---------- AVAILABLE DATA
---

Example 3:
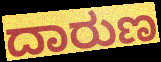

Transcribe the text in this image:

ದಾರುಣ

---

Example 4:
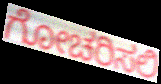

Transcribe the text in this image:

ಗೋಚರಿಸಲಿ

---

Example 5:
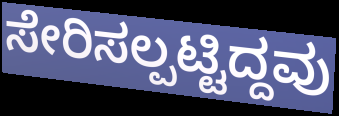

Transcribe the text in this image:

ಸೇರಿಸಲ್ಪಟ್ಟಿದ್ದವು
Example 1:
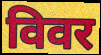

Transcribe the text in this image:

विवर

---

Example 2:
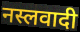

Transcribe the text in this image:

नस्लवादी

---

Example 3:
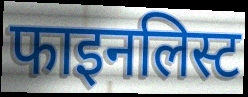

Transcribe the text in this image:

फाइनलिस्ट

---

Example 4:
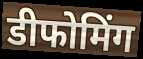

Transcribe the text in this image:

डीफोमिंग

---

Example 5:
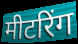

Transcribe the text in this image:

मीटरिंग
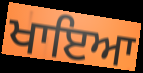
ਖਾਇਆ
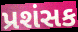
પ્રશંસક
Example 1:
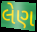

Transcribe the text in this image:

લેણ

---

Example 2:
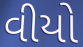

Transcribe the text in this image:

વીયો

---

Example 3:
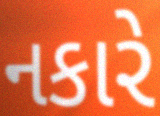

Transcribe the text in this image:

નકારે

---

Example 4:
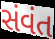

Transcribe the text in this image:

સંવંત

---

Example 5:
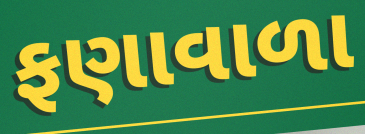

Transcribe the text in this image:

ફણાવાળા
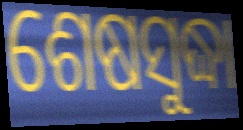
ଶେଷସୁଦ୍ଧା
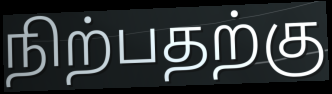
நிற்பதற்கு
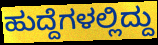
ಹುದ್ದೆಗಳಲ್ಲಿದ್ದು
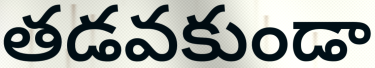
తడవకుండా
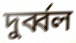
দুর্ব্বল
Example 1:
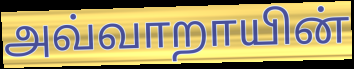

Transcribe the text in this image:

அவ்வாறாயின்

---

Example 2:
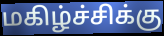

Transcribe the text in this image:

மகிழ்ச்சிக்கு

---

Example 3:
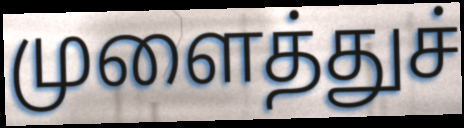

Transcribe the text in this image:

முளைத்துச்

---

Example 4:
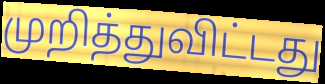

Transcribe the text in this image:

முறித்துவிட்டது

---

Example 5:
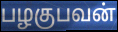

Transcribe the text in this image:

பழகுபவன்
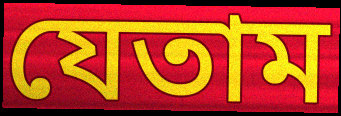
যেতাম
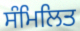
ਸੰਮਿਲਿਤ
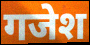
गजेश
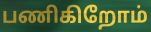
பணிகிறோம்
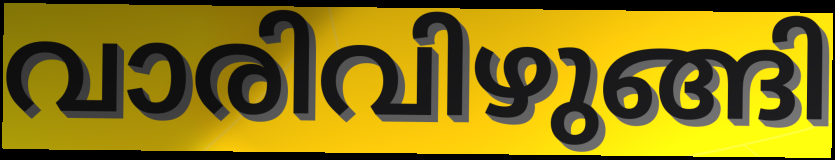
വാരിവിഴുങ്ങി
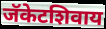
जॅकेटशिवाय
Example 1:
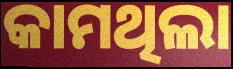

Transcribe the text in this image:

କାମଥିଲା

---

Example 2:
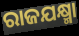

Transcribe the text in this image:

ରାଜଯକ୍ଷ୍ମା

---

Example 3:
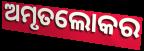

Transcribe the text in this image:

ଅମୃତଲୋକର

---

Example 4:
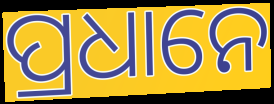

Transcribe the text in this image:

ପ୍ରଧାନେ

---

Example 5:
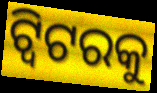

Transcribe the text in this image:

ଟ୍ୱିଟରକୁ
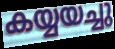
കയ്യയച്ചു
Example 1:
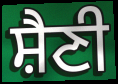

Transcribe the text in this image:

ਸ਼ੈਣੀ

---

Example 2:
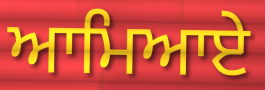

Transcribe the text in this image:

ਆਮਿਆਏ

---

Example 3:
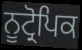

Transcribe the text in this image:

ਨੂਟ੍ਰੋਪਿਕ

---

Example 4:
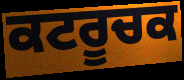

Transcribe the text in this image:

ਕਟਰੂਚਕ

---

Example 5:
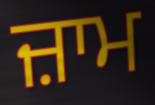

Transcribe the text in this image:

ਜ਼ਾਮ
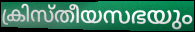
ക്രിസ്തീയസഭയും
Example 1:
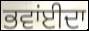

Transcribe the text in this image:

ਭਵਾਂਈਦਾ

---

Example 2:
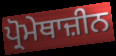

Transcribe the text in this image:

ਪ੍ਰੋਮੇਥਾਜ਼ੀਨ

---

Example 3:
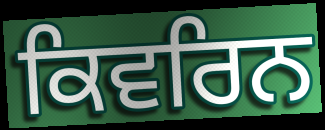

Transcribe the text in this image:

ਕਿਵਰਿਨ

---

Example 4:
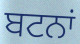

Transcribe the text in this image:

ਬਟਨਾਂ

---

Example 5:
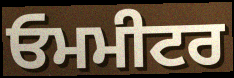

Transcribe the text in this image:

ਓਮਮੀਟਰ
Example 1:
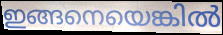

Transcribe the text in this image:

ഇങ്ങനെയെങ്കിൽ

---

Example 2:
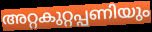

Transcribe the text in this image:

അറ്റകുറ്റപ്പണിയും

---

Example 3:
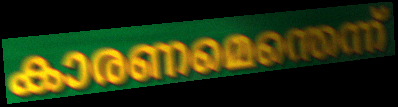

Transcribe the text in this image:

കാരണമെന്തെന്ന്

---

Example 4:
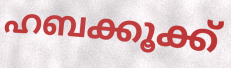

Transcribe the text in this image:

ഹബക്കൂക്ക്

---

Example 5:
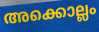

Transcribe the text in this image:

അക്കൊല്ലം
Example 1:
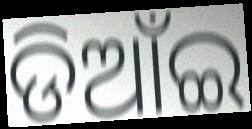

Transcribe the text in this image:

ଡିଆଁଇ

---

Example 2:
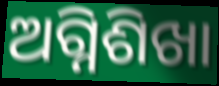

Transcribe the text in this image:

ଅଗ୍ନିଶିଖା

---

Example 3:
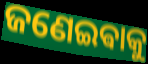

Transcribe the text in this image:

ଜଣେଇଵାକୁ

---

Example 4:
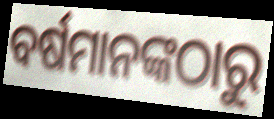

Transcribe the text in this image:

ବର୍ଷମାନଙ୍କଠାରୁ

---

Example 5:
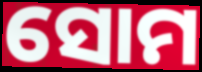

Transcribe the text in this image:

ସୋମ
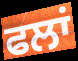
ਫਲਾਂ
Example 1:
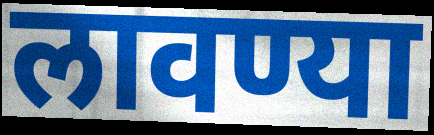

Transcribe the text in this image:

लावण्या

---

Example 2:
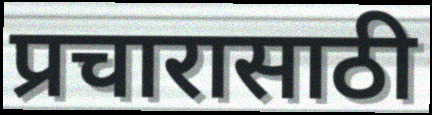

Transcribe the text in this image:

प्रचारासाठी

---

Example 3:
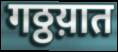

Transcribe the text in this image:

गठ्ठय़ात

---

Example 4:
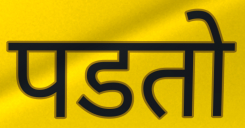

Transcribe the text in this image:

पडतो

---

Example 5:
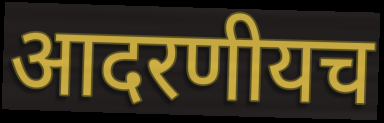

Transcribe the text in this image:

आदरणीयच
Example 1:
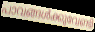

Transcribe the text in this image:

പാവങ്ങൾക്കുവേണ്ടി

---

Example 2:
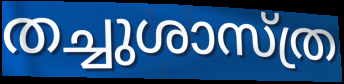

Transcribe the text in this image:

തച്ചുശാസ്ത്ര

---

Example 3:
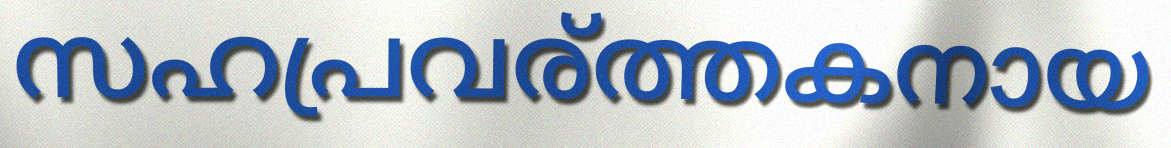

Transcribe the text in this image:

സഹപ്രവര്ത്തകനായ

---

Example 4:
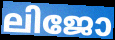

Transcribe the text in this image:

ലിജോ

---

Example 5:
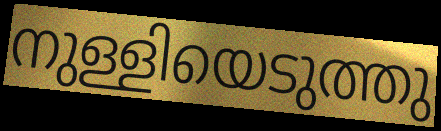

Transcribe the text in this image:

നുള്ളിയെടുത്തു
--------------------
[ABOUT THIS EXERCISE]: Copy out the listing above in full and leave out its pictures.

[OUTPUT FOR THIS EXERCISE]:
---

Example 3:

Transcribe the text in this image:

ದಾರುಣ

---

Example 4:

Transcribe the text in this image:

ಗೋಚರಿಸಲಿ

---

Example 5:

Transcribe the text in this image:

ಸೇರಿಸಲ್ಪಟ್ಟಿದ್ದವು
Example 1:

Transcribe the text in this image:

विवर

---

Example 2:

Transcribe the text in this image:

नस्लवादी

---

Example 3:

Transcribe the text in this image:

फाइनलिस्ट

---

Example 4:

Transcribe the text in this image:

डीफोमिंग

---

Example 5:

Transcribe the text in this image:

मीटरिंग
ਖਾਇਆ
પ્રશંસક
Example 1:

Transcribe the text in this image:

લેણ

---

Example 2:

Transcribe the text in this image:

વીયો

---

Example 3:

Transcribe the text in this image:

નકારે

---

Example 4:

Transcribe the text in this image:

સંવંત

---

Example 5:

Transcribe the text in this image:

ફણાવાળા
ଶେଷସୁଦ୍ଧା
நிற்பதற்கு
ಹುದ್ದೆಗಳಲ್ಲಿದ್ದು
తడవకుండా
দুর্ব্বল
Example 1:

Transcribe the text in this image:

அவ்வாறாயின்

---

Example 2:

Transcribe the text in this image:

மகிழ்ச்சிக்கு

---

Example 3:

Transcribe the text in this image:

முளைத்துச்

---

Example 4:

Transcribe the text in this image:

முறித்துவிட்டது

---

Example 5:

Transcribe the text in this image:

பழகுபவன்
যেতাম
ਸੰਮਿਲਿਤ
गजेश
பணிகிறோம்
വാരിവിഴുങ്ങി
जॅकेटशिवाय
Example 1:

Transcribe the text in this image:

କାମଥିଲା

---

Example 2:

Transcribe the text in this image:

ରାଜଯକ୍ଷ୍ମା

---

Example 3:

Transcribe the text in this image:

ଅମୃତଲୋକର

---

Example 4:

Transcribe the text in this image:

ପ୍ରଧାନେ

---

Example 5:

Transcribe the text in this image:

ଟ୍ୱିଟରକୁ
കയ്യയച്ചു
Example 1:

Transcribe the text in this image:

ਸ਼ੈਣੀ

---

Example 2:

Transcribe the text in this image:

ਆਮਿਆਏ

---

Example 3:

Transcribe the text in this image:

ਨੂਟ੍ਰੋਪਿਕ

---

Example 4:

Transcribe the text in this image:

ਕਟਰੂਚਕ

---

Example 5:

Transcribe the text in this image:

ਜ਼ਾਮ
ക്രിസ്തീയസഭയും
Example 1:

Transcribe the text in this image:

ਭਵਾਂਈਦਾ

---

Example 2:

Transcribe the text in this image:

ਪ੍ਰੋਮੇਥਾਜ਼ੀਨ

---

Example 3:

Transcribe the text in this image:

ਕਿਵਰਿਨ

---

Example 4:

Transcribe the text in this image:

ਬਟਨਾਂ

---

Example 5:

Transcribe the text in this image:

ਓਮਮੀਟਰ
Example 1:

Transcribe the text in this image:

ഇങ്ങനെയെങ്കിൽ

---

Example 2:

Transcribe the text in this image:

അറ്റകുറ്റപ്പണിയും

---

Example 3:

Transcribe the text in this image:

കാരണമെന്തെന്ന്

---

Example 4:

Transcribe the text in this image:

ഹബക്കൂക്ക്

---

Example 5:

Transcribe the text in this image:

അക്കൊല്ലം
Example 1:

Transcribe the text in this image:

ଡିଆଁଇ

---

Example 2:

Transcribe the text in this image:

ଅଗ୍ନିଶିଖା

---

Example 3:

Transcribe the text in this image:

ଜଣେଇଵାକୁ

---

Example 4:

Transcribe the text in this image:

ବର୍ଷମାନଙ୍କଠାରୁ

---

Example 5:

Transcribe the text in this image:

ସୋମ
ਫਲਾਂ
Example 1:

Transcribe the text in this image:

लावण्या

---

Example 2:

Transcribe the text in this image:

प्रचारासाठी

---

Example 3:

Transcribe the text in this image:

गठ्ठय़ात

---

Example 4:

Transcribe the text in this image:

पडतो

---

Example 5:

Transcribe the text in this image:

आदरणीयच
Example 1:

Transcribe the text in this image:

പാവങ്ങൾക്കുവേണ്ടി

---

Example 2:

Transcribe the text in this image:

തച്ചുശാസ്ത്ര

---

Example 3:

Transcribe the text in this image:

സഹപ്രവര്ത്തകനായ

---

Example 4:

Transcribe the text in this image:

ലിജോ

---

Example 5:

Transcribe the text in this image:

നുള്ളിയെടുത്തു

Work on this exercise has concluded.